Ipocrisia complice. Lasciare il destino di centinaia di uomini, donne e bambini, in balìa di meteo avverso, barconi stipati, scafisti senza scrupoli… e dittatori.

Come mai non ci si raggela la coscienza, nel sapere della sparizione di migliaia di esseri umani nel cuore di un Mediterraneo saturato di radar, satelliti, controlli, e pattugliamenti? Come racconteremo e spiegheremo alla Storia, questa nostra disumana complicità passiva di aver saputo ampiamente di questa strage, ormai assai documentata, senza aver reagito? Che nome le darà, la Storia stessa?

A parte le voci della società civile, regna il silenzio completo, anche dei leader della sinistra, come se latentemente si accettasse come “normale” quella morte certa (nei viaggi dalla coste libiche, un morto ogni 11 migranti). E’ lasciare morire o… “lasciare eliminare”?

Non smette di interrogarci atrocemente questa deriva antropologica europea… Cosa succede negli strati più profondi – invisibili – della nostra psiche? Sarebbe utile indagare come un’accanita propaganda (“clandestini” uguale “criminali”) abbia insinuato, forse persino radicato, la velenosa idea di due umanità disuguali, come riassumeva precisamente Lidia Ravera sull’Unità del 7 aprile con il suo “Diversamente umani”. Capire come il termine di “clandestino” sia progressivamente venuto a significare: quelli di cui possiamo disporre a libero piacimento, rinchiudendoli, respingendoli, deportandoli…

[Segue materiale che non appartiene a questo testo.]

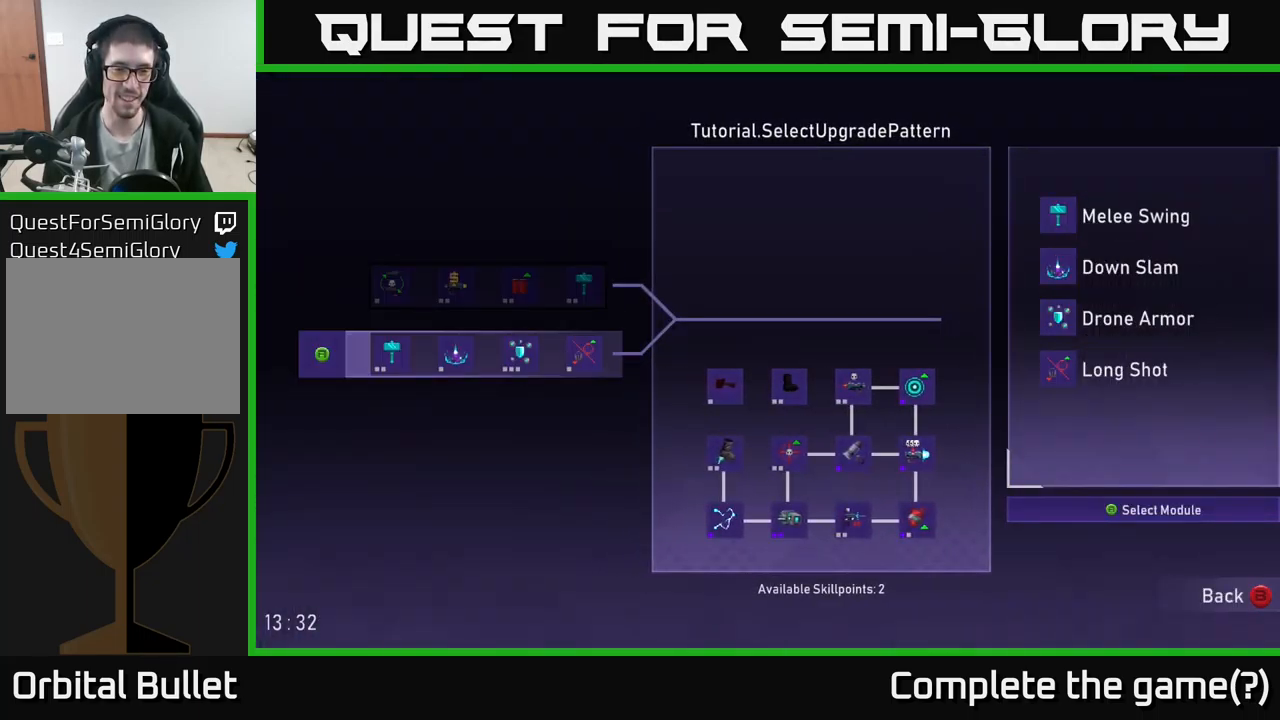
{"buttons": [], "left_stick": "center", "right_stick": "center", "events": []}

o lasciandoli scomparire nel mare…

Ci si scandalizzerà, forse, ad osare un timido paragone tra cosa succede nel Mediterraneo e una fossa comune, una specie di silenziosa “sparizione”. Ma come analizzava con estrema lucidità Massimo Rendina, in una mia recente intervista, oggi i migranti sono quelli che noi (bianchi) europei decidiamo arbitrariamente di “espellere” dal genere umano… Parola di partigiano, materia di riflessione. Solo una negazione dell’umanità di “altri” – dell’irriducibile uguaglianza psichica alla nascita di “tutti” – può forse spiegare questa tragedia nel Mediterraneo: un enorme “annullamento”, che scava nel cuore della nostra Storia. Un abisso.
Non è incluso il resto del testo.